» Directions: Please return the listing exactly as written, but without its pictures.

» Working data:
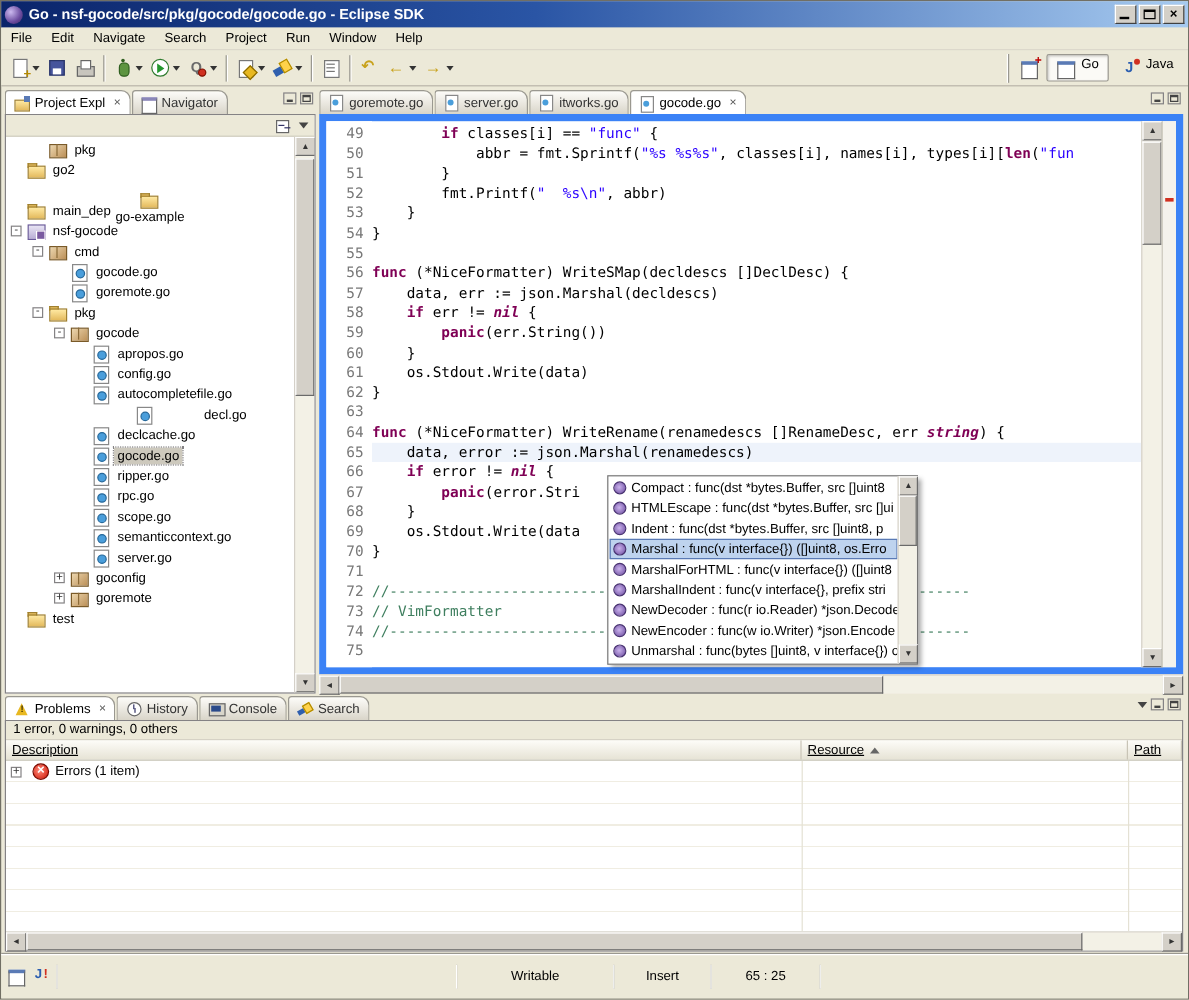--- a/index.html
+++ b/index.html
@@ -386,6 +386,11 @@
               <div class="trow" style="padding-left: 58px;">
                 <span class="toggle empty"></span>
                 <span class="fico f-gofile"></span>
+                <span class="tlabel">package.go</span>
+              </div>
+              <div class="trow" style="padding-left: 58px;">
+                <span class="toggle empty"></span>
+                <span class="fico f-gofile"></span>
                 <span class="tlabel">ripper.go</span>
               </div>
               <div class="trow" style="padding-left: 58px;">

» Exercise answer:
--- a/index.html
+++ b/index.html
@@ -386,6 +386,11 @@
               <div class="trow" style="padding-left: 58px;">
                 <span class="toggle empty"></span>
                 <span class="fico f-gofile"></span>
+                <span class="tlabel">package.go</span>
+              </div>
+              <div class="trow" style="padding-left: 58px;">
+                <span class="toggle empty"></span>
+                <span class="fico f-gofile"></span>
                 <span class="tlabel">ripper.go</span>
               </div>
               <div class="trow" style="padding-left: 58px;">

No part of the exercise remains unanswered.